A few miles from the scene above we bagged a dentist at the bottom of a canyon. He’s been there for almost forty years, across the road from a mountain with a cross on top.
We had to divorce our old dentist after fourteen years. It was surprisingly difficult for me, although my wife was hot to bolt. I loved my hygienist and hated to leave; after all, your hygienist is the true face of the operation as the one you see most often. But whenever she had to summon the boss to check an x-ray or look at a tooth, I’d hear the shark theme from “Jaws” and my guts would turn ice-cold…
[Daa-DUM, daa-DUM, daa-DUM]
Less like a patient, more like prey.
I’m very fixed and loyal, though, and stuck it out. Also maybe scared to change: the devil you know, etc. Besides, sometimes I’d get away without another root canal and crown, and these little triumphs kept me going. My wife would get her teeth cleaned and nothing ever seemed to happen. I’d curse my luck and sob and dump another couple thousand on the Visa card. The money was outrageous. Not that I didn’t need the work, but it makes you wonder, and there were mistakes. And then my honey drew the short straw—and she decided she’d had enough. Primal fear about the cost, but more the lack of empathy. We had to take control. She also needed treatment right away.

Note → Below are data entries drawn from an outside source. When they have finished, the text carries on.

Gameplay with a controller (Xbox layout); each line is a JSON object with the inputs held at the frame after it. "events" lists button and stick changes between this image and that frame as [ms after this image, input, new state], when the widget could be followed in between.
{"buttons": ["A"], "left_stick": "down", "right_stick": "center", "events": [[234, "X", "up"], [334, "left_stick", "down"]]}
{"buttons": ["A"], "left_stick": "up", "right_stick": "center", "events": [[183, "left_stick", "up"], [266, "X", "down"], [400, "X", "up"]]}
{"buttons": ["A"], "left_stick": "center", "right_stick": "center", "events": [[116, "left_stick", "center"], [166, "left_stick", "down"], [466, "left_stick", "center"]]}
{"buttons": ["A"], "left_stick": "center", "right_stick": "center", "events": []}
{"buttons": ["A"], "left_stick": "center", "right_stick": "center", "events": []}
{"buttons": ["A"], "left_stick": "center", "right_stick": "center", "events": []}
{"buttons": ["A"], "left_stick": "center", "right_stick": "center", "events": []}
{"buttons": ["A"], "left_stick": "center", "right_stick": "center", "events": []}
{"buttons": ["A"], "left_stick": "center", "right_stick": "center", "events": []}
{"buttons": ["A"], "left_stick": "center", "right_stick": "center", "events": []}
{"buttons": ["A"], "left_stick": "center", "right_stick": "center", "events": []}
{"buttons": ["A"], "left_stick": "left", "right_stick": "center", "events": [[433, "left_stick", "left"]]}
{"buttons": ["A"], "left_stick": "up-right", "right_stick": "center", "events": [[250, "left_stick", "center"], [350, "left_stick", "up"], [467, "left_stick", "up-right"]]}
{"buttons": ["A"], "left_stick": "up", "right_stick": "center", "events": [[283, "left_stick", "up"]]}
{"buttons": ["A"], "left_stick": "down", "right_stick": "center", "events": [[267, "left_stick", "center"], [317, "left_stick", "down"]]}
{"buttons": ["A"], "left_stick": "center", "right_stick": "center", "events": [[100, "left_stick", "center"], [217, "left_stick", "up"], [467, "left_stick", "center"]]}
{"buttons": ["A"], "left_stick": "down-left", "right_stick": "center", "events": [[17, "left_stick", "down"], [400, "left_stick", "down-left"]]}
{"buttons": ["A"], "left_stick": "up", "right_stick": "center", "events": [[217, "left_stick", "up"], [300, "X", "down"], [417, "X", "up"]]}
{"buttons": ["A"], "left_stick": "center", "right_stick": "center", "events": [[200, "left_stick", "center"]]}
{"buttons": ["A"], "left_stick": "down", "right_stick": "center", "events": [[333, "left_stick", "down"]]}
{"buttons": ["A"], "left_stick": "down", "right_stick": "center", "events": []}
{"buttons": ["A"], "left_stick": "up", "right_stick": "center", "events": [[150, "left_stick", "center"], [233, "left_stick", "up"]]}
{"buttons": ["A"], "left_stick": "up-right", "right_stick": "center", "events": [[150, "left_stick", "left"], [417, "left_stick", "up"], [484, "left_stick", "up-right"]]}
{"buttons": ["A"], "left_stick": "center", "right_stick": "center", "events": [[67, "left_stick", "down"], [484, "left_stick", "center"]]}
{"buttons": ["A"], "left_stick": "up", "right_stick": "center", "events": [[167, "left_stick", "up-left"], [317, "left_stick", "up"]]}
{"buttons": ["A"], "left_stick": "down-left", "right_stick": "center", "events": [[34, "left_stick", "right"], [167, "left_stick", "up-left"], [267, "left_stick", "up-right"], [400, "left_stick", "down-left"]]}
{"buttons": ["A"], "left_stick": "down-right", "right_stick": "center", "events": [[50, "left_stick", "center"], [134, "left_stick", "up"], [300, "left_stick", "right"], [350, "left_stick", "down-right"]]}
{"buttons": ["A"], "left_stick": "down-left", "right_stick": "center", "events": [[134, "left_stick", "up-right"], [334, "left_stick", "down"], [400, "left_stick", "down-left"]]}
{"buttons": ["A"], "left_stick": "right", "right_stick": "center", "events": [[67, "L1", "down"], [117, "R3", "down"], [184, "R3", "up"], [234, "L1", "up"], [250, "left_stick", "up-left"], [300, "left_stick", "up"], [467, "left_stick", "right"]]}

A friend who doesn’t live here now remembered being saved once by an unnamed dentist down the road, but no one I knew had a clue. I searched the Internet—it took a while—and came up with a photo. Identity confirmed! Thirty minutes away, but we got an appointment and checked him out. You get there by plunging deep into the canyon of the Rio Grande, a thrilling, gorgeous ride. It’s a different world at this guy’s place, all calm and competent and human. (He gave my wife a root canal today and changed to classical music for the pianist in his chair.) We’ll pay about a third less, too, but you know what?
We busted out. Now this will set the tone.